Peygamber efemdimiz ümmetine ebedi hayatlarını kazanmak için birçok kolaylıklar göstermiştir. Çeşitli zamanlarda ve yerlerde yapılacak ibadetlerle çok büyük sevaplar kazanılmaktadır.

Kabe’de yapılan umreden başka şu fillerinde umre ve hac sevabı kazandırdığını Allah Resulünün (s.a.s)  şu hadislerinden öğreniyoruz. Medine’de umre sevabını kazandıran  güzel bir amel:

Kim abdestini alır hazırlığını yapıp Kuba Camiine gelir, orada namaz kılarsa, bir umre sevabı almış olur.“(Hadis-i Şerif)
Dünyanın neresinde olursak olalım umre sevabı kazanabiliriz. Şöyle ki; “Enes bin Malik’den (ra) rivayet edilen bir hadis-i şerifte Hz. Peygamber (sav) şöyle buyurmuştur:

Kim sabah namazını cemaatle kılar, sonra güneş doğuncaya kadar oturarak Allah’ı zikreder, sonra iki rekat namaz (işrak namazı) kılarsa, ona makbul tam bir hac ve bir umre sevabı verilir.” Enes (ra) der ki: “Tam bir hac ve umre sevabı” buyurdu. Bu sözü üç defa tekrar etti. (Tîrmizi)

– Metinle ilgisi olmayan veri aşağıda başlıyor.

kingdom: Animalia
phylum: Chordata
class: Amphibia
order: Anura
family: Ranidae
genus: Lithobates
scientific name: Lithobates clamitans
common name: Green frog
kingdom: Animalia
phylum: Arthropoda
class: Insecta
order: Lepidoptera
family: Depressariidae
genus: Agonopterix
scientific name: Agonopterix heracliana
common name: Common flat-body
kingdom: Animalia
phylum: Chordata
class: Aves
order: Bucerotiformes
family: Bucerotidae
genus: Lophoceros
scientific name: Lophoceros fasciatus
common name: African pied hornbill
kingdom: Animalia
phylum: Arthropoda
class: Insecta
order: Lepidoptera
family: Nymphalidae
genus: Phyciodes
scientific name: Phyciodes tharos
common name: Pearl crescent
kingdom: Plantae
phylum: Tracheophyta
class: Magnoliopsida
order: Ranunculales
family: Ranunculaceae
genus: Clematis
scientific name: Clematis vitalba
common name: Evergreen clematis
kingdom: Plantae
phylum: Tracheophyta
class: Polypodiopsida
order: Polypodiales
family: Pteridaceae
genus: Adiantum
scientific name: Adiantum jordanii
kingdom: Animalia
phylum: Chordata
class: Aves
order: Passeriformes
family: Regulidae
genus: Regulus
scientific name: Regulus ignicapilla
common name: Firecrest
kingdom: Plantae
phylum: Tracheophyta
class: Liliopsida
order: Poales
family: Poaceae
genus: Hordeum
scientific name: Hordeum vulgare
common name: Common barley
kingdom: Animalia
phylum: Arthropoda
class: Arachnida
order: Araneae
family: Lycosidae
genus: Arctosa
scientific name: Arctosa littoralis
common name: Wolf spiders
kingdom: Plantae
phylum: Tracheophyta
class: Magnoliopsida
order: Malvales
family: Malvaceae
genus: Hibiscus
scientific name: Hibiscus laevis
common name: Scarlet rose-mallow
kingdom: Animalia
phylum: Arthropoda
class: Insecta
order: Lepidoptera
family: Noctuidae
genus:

Hz. Peygamber (sav) daha sonra uzaktan yakından kendisini görmeye gelenleri kabul etmeye başlardı. Gelenler halka şeklinde etrafında toplanırlardı. O, çevresindekilere vaaz eder, öğütler verir, sorularını cevaplandırır, hattâ gördükleri rüyaları tabir ederdi. Bazen sahabelere kendi rüyalarını anlatırdı.

Büyük ve güzel insanlar seher ve sabah vakti uyumayı terk etmişlerdir. Ya namaz kılmışlardır ya da iman hakikatlerini okuyorlardır veya tefekkür ve Allah’ı zikretmekle meşguldürler. Ehl-i dünyadan da bu vaktin kıymetini bilenler, uykularını terk edip çalışmaktadırlar.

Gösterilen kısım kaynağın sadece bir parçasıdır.